EXERCISE TASK: List every line of the data below that contains the word "elevation", copying each line in full.

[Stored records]
-- Start --

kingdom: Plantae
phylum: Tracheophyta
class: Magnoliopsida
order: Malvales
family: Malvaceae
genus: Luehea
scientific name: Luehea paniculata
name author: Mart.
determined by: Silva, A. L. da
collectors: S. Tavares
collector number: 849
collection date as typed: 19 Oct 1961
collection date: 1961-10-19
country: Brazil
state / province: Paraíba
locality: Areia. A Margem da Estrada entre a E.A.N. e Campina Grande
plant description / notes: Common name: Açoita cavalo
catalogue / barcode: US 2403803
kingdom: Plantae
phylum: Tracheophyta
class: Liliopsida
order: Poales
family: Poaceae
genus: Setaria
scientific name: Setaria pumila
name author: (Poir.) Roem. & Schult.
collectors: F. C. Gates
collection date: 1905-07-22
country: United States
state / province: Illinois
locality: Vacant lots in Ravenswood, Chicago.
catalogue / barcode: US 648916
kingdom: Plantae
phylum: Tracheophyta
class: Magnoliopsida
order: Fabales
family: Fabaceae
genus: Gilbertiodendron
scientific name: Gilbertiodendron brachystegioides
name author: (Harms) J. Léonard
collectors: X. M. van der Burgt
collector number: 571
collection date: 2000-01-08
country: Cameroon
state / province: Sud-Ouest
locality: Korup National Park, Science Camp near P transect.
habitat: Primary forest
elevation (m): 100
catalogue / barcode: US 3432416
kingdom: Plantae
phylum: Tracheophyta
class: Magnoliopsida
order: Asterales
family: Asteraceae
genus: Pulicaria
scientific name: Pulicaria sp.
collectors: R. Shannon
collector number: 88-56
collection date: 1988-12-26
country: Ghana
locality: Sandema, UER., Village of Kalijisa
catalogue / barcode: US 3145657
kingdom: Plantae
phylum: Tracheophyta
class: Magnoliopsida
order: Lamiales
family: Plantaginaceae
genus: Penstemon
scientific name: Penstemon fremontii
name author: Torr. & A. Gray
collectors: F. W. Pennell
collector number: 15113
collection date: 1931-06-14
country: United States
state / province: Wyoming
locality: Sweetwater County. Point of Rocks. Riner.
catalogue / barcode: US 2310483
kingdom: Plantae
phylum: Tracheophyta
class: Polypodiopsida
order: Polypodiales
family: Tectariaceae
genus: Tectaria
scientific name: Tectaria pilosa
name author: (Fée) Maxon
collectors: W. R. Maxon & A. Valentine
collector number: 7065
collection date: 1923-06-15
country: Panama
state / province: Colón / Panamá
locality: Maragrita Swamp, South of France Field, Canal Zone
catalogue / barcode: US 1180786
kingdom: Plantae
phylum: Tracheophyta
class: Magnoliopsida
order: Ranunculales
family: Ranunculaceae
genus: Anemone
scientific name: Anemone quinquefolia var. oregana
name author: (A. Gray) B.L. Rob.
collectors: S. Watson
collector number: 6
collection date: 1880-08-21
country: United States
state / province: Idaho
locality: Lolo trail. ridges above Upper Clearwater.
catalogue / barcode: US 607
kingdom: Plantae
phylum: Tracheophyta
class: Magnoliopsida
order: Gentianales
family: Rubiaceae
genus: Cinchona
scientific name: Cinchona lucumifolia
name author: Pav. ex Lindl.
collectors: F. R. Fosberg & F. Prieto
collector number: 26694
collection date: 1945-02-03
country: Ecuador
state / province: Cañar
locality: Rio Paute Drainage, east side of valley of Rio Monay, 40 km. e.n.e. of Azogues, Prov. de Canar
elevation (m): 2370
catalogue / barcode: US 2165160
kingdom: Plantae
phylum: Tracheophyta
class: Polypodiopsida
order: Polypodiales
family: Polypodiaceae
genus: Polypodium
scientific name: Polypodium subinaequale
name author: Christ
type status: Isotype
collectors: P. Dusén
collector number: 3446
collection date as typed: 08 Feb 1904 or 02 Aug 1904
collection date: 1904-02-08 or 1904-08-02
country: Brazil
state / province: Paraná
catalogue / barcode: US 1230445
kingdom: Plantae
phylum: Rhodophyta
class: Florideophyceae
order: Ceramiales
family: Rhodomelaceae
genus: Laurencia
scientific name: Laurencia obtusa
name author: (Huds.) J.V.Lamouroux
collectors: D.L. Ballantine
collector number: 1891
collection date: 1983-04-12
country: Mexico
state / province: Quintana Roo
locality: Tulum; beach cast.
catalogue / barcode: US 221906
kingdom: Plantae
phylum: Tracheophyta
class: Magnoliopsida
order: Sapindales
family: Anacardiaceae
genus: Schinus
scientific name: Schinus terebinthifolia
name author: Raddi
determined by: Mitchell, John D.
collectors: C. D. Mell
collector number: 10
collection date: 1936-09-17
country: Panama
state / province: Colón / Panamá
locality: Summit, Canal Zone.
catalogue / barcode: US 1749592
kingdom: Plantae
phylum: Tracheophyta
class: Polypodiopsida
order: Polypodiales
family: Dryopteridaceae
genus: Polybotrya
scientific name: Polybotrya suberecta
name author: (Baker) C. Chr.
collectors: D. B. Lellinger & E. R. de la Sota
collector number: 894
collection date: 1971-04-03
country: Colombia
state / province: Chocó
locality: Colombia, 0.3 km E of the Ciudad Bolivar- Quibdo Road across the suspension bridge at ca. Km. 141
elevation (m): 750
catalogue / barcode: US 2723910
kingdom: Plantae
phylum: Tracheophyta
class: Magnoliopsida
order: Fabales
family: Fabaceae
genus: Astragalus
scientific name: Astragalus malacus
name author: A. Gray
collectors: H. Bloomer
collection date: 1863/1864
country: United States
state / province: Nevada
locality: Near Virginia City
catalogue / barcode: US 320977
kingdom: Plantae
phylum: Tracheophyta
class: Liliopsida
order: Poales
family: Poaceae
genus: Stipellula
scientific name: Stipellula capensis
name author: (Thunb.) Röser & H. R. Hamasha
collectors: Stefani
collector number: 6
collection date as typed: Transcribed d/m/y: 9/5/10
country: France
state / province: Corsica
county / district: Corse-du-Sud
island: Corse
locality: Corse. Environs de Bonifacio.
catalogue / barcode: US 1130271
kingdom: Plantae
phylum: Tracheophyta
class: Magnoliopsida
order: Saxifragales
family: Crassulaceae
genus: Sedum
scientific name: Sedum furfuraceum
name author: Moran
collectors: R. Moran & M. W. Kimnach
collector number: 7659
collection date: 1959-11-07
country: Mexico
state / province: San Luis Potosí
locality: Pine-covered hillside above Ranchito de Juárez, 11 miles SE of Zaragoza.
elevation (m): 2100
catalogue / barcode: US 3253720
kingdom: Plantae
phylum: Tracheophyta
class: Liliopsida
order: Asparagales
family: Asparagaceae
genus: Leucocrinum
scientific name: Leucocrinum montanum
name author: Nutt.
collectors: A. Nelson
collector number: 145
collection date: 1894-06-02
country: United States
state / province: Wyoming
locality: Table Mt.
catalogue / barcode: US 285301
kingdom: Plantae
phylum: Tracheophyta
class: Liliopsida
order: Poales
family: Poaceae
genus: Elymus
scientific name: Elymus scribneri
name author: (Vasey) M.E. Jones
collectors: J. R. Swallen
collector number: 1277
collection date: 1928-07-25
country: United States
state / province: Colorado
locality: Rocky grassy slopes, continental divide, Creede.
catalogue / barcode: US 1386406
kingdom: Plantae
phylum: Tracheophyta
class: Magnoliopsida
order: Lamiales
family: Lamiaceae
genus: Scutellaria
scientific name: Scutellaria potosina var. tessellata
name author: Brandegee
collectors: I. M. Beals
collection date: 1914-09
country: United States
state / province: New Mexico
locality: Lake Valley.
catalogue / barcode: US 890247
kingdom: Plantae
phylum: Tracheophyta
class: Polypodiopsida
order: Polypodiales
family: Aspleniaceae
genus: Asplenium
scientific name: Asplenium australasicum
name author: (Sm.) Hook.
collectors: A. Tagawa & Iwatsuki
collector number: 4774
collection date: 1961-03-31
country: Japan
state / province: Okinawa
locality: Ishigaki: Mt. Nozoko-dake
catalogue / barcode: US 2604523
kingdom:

-- End --

EXERCISE RESPONSE:
elevation (m): 100
elevation (m): 2370
elevation (m): 750
elevation (m): 2100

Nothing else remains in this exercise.